Introduction
When considering the success and cost of taking a molecule from the laboratory to an approved drug, the statistics are sobering. Of 1,000 candidate therapeutics being considered during the pre-clinical phase, only one will go on to clinical trials(1). Of the candidate drugs that enter testing in humans, only 10% will go on to be approved by the FDA(2). The average cost of developing one drug approved by the FDA is $2.6B with another $300M in post-marketing costs(3). Not only is drug development expensive, it is also time consuming. It typically takes 12-15 years for a drug to go from preclinical testing to approval(4). These statistics account for the pharmaceutical industry mantra, “An early kill is a good kill”. The sooner an industry sponsor can eliminate a candidate drug from its portfolio that will ultimately fail, the smaller the financial loss. It is within this backdrop that patients, healthcare providers, and biomedical researchers must operate. These realities often make developing drugs for orphan diseases like cystic fibrosis (CF) difficult. Large pharmaceutical sponsors often focus on diseases that have been shown to respond to treatment or that affect millions of people, where risk of failure is lower and the potential return-on-investment is much greater. Smaller biotechnology firms are often willing to take a chance on orphan diseases where the competition is less but frequently lack the capital to carry drug development to its completion. These smaller firms become dependent on outside support, such as angel funding and venture philanthropy to continue to move drug development forward. Despite these realities, the vision of the CF Foundation, particularly in its development of the Therapeutics Development Network in 1998(5), has led to an astounding number of new therapies being approved for people with CF considering the status of CF as an orphan disease. More industry sponsors are willing to consider developing new drugs for CF because the financial support of the CF Foundation has mitigated some of the risks associated with drug development and helped smaller firms bridge the gap between angel funding and venture capitalism.
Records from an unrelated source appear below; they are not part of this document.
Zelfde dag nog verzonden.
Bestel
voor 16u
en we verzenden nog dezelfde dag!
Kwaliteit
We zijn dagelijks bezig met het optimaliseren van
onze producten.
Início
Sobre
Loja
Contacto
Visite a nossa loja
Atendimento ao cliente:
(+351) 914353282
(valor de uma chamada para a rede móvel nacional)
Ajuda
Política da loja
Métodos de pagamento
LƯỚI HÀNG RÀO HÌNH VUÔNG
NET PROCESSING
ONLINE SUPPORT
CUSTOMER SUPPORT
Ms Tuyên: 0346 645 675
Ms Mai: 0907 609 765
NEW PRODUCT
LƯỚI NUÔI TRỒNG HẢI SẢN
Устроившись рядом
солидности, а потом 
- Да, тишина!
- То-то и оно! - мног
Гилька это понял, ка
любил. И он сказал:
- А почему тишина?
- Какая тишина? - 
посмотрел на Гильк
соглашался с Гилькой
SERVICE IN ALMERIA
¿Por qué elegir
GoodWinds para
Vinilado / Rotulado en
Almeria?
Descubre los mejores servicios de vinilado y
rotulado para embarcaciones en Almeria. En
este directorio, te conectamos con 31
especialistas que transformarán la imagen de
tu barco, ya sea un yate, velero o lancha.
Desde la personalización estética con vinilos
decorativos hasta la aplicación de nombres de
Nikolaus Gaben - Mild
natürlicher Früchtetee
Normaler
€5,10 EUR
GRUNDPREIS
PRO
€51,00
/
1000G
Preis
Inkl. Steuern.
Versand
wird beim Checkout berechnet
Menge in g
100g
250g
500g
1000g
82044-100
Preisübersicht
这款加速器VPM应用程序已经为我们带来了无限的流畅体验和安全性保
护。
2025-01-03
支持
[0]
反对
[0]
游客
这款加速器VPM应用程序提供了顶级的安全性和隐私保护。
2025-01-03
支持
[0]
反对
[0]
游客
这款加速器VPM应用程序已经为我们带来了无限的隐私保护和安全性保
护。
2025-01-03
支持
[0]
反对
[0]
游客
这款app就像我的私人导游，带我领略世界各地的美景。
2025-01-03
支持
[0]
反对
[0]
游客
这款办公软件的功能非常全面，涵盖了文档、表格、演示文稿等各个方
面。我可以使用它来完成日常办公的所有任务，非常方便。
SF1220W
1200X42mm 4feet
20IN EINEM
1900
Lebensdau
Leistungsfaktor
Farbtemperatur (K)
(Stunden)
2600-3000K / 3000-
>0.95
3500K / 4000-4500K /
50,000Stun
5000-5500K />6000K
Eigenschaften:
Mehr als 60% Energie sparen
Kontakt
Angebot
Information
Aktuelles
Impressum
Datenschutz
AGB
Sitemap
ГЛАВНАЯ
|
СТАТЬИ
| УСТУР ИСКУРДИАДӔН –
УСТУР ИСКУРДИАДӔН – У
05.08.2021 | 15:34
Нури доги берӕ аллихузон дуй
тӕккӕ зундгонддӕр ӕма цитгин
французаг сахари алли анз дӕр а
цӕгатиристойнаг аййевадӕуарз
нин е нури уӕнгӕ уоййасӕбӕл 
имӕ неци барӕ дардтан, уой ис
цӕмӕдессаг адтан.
In 1993, the FDA approved dornase alfa, the first drug developed specifically for CF(6). Since that time, multiple drugs have been approved to treat a variety of aspects of CF, including the abnormal cystic fibrosis transmembrane conductance regulator (CFTR) protein, mucus obstruction, bacterial infection, and gastrointestinal and nutritional disease (Figure 1). Many other candidate drugs are currently in clinical trials or preclinical evaluation, including potential therapies that can repair/replace abnormal RNA or DNA (https://www.cff.org/Trials/Pipeline. Accessed June 20, 2020). The development of modulator therapy to address the primary defect in the CFTR protein began in the late 1990s when high-throughput screening was first used to identify small molecules that could potentiate or correct CFTR dysfunction. This culminated with the 2019 approval of elexacaftor/tezacaftor/ivacaftor which provides highly-effective modulator therapy for approximately 90% of people with CF 12 years of age and older(7). Drug development for CF has become increasingly complex over the last 20 years, and clinical trial endpoints are changing because traditional endpoints are becoming less common events. In this manuscript, we will provide an overview of how a molecule goes from a drug candidate in the laboratory to an approved drug therapy for a patient (Figure 2).